Inter-annual variability in the effects of riparian woodland on micro-climate, energy exchanges and water temperature of an upland Scottish stream
Research output: Contribution to journal › Article › peer-review
- Marine Scotland Science, Marine Laboratory, 375 Victoria Rd., Aberdeen AB11 9DB, UK.
- University of Birmingham
- Marine Scotland Science
The influence of riparian woodland on stream temperature, microclimate and energy exchange was investigated over seven calendar years. Continuous data were collected from two reaches of the Girnock Burn (a tributary of the Aberdeenshire Dee, Scotland) with contrasting landuse characteristics: (1) semi-natural riparian forest and (2) open moorland. In the moorland reach, wind speed and energy fluxes (especially net radiation, latent heat and sensible heat) varied considerably between years as a consequence of variable riparian microclimate coupled strongly to prevailing meteorological conditions. In the forested reach, riparian vegetation sheltered the stream from meteorological conditions which produced a moderated microclimate and thus energy exchange conditions which were relatively stable between years. Net energy gains (losses) in spring and summer (autumn and winter) were typically greater in the moorland than the forest. However, when particularly high latent heat loss or low net radiation gain occurred in the moorland, net energy gain (loss) was less than that in the forest during the spring and summer (autumn and winter) months.
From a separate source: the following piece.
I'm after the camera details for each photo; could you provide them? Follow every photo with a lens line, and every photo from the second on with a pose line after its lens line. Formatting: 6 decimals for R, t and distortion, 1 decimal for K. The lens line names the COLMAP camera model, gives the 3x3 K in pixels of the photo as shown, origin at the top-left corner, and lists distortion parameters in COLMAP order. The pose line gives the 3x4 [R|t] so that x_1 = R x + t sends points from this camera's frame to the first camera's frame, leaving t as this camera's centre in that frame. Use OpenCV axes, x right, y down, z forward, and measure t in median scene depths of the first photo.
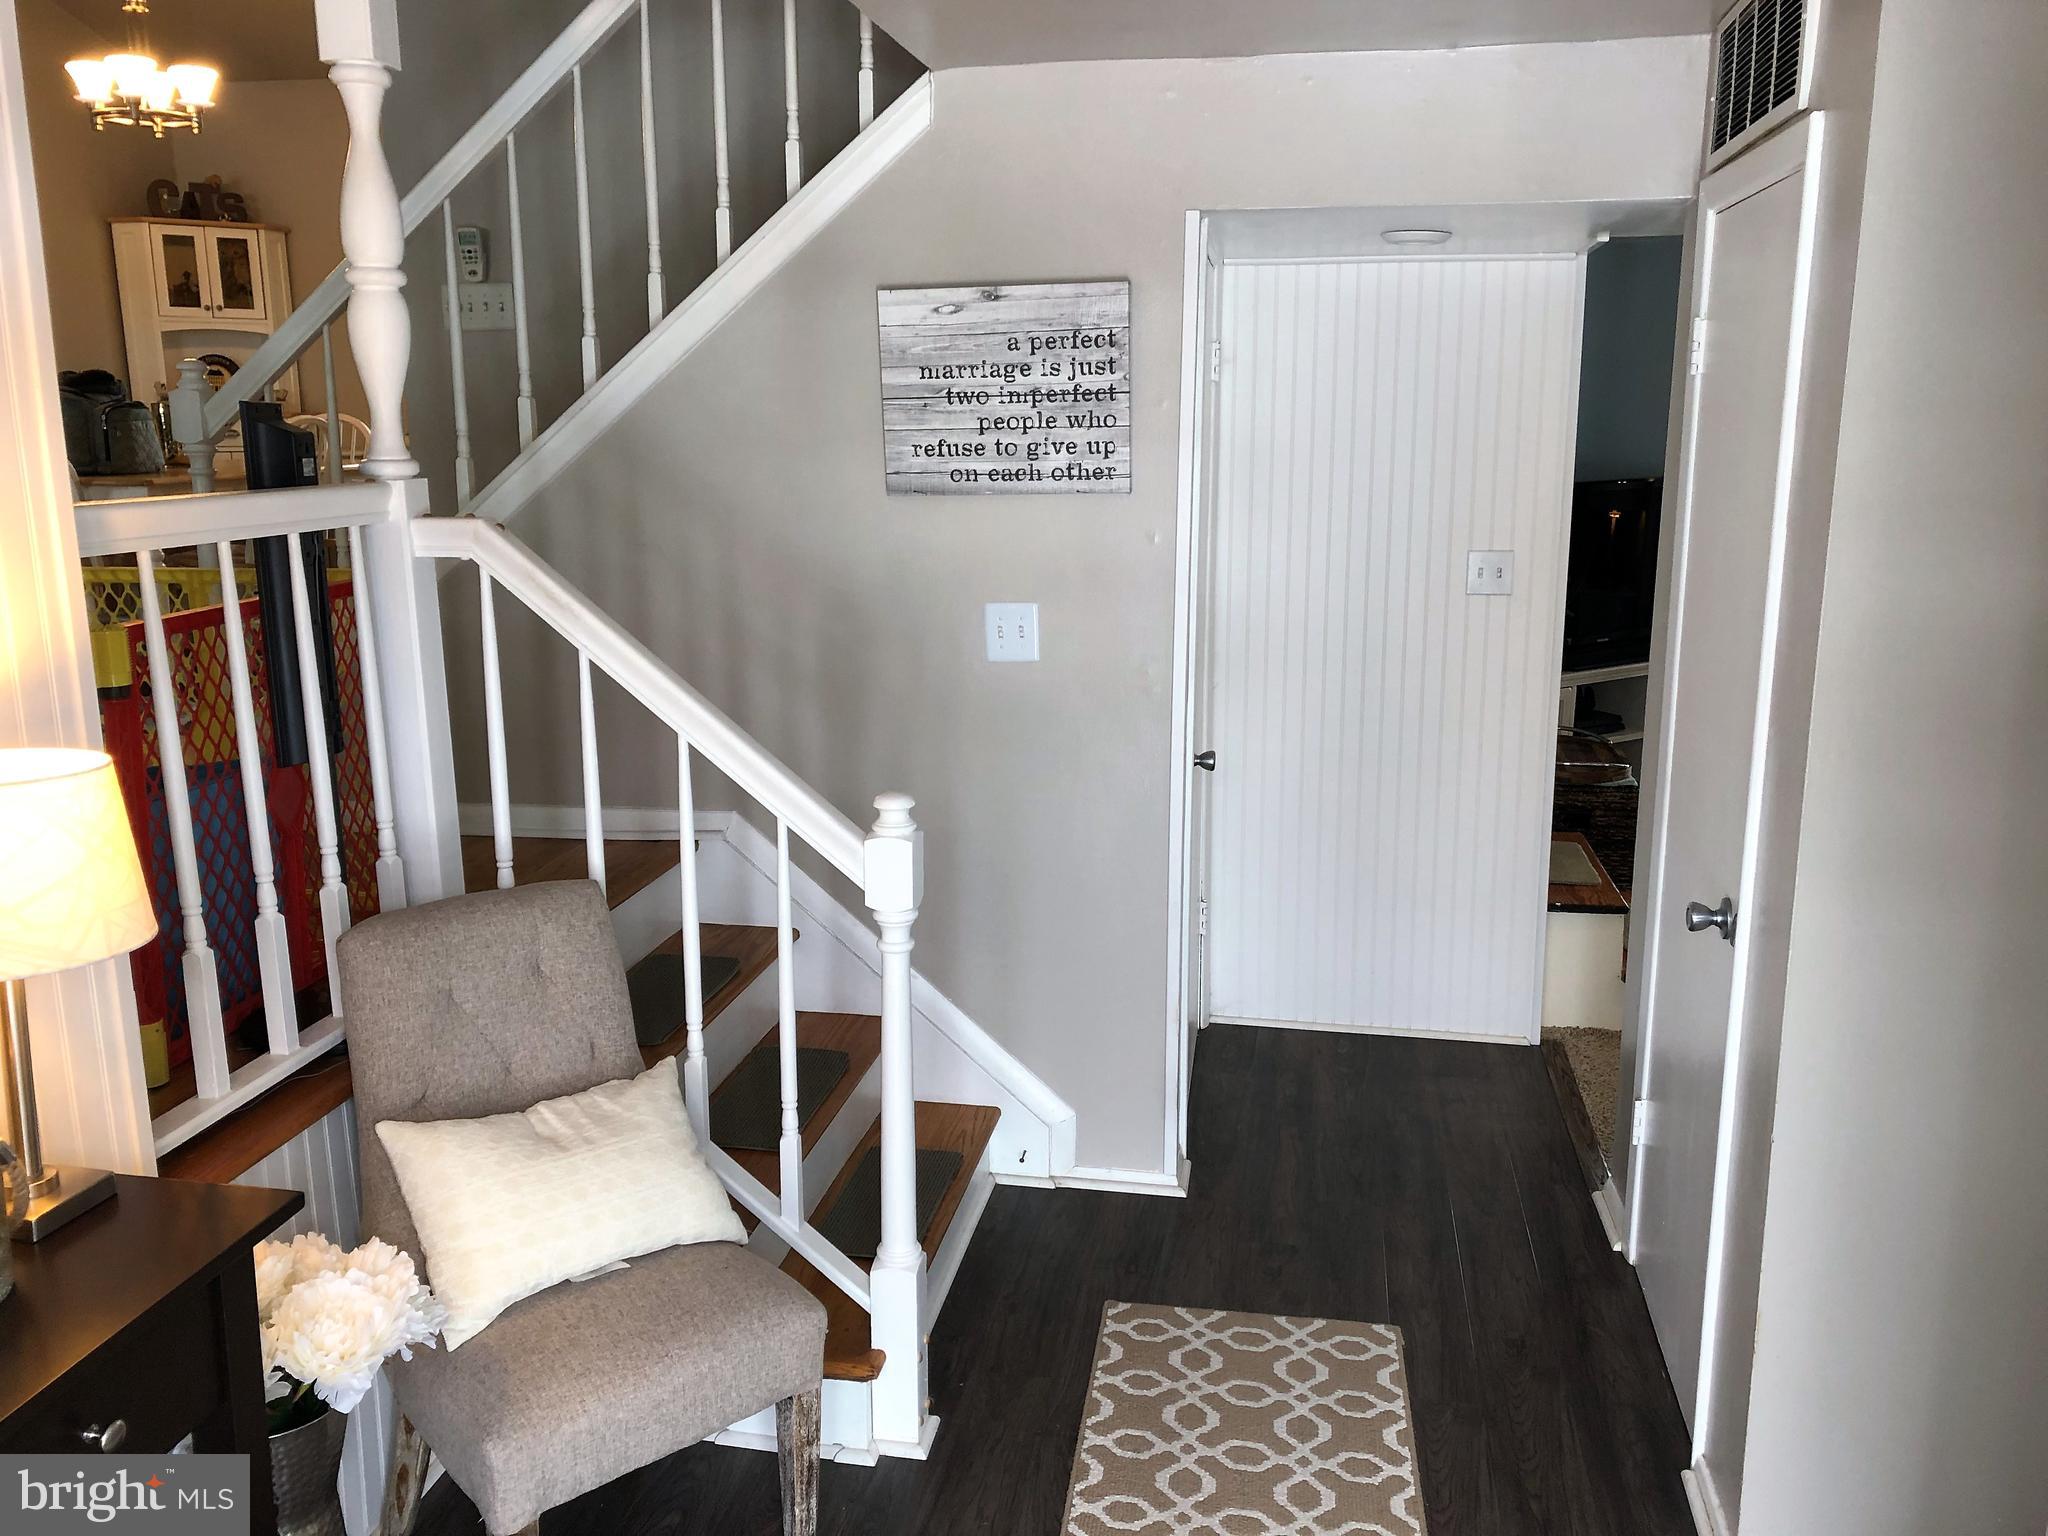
lens RADIAL K [[1677.7, 0, 1025.9], [0, 1677.7, 767.2], [0, 0, 1]] dist [0.037906, -0.015035]
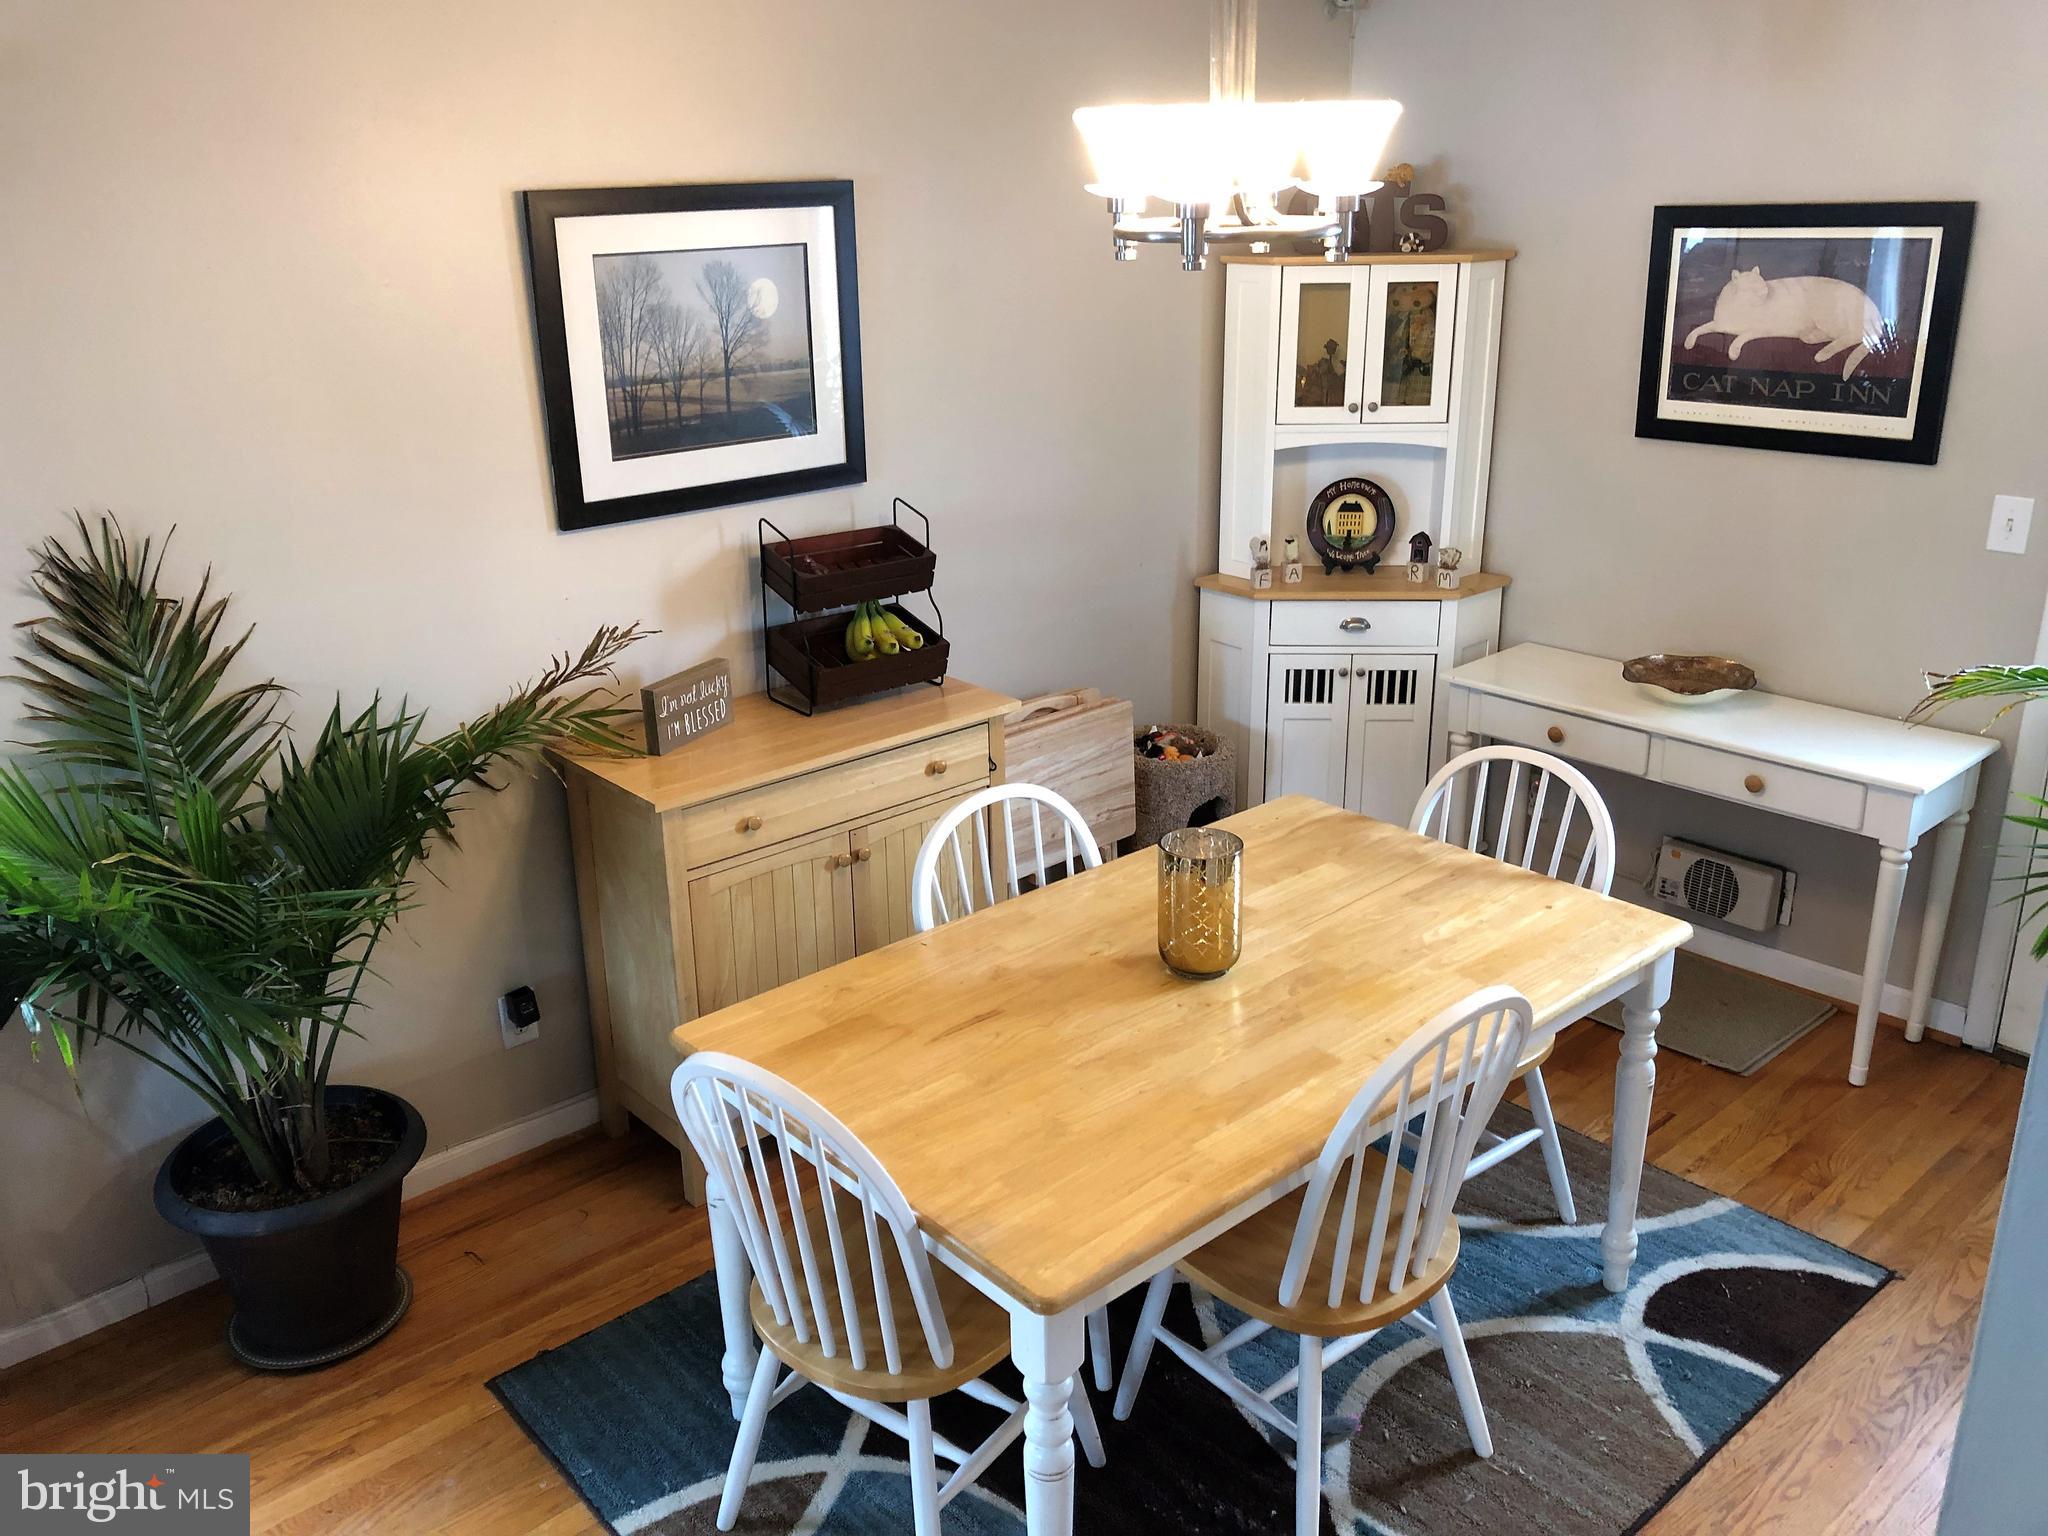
lens RADIAL K [[1677.7, 0, 1022.9], [0, 1677.7, 772.8], [0, 0, 1]] dist [0.037906, -0.015035]
pose [[0.793892, 0.194292, -0.576183, -0.220540], [-0.115716, 0.978534, 0.170529, -0.233647], [0.596947, -0.068708, 0.799333, 0.471321]]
Spring and summer water temperature was typically cooler in the forest, and characterised by less inter-annual variability due to reduced, more inter-annually stable energy gain in the forested reach. The effect of riparian vegetation on autumn and winter water temperature dynamics was less clear due to the confounding effects of reach-scale inflows of thermally stable groundwater in the moorland reach, which strongly influenced the local heat budget. These findings provide new insights as to the hydrometeorological conditions under which semi-natural riparian forest may be effective in mitigating river thermal variability, notably peaks, under present and future climates.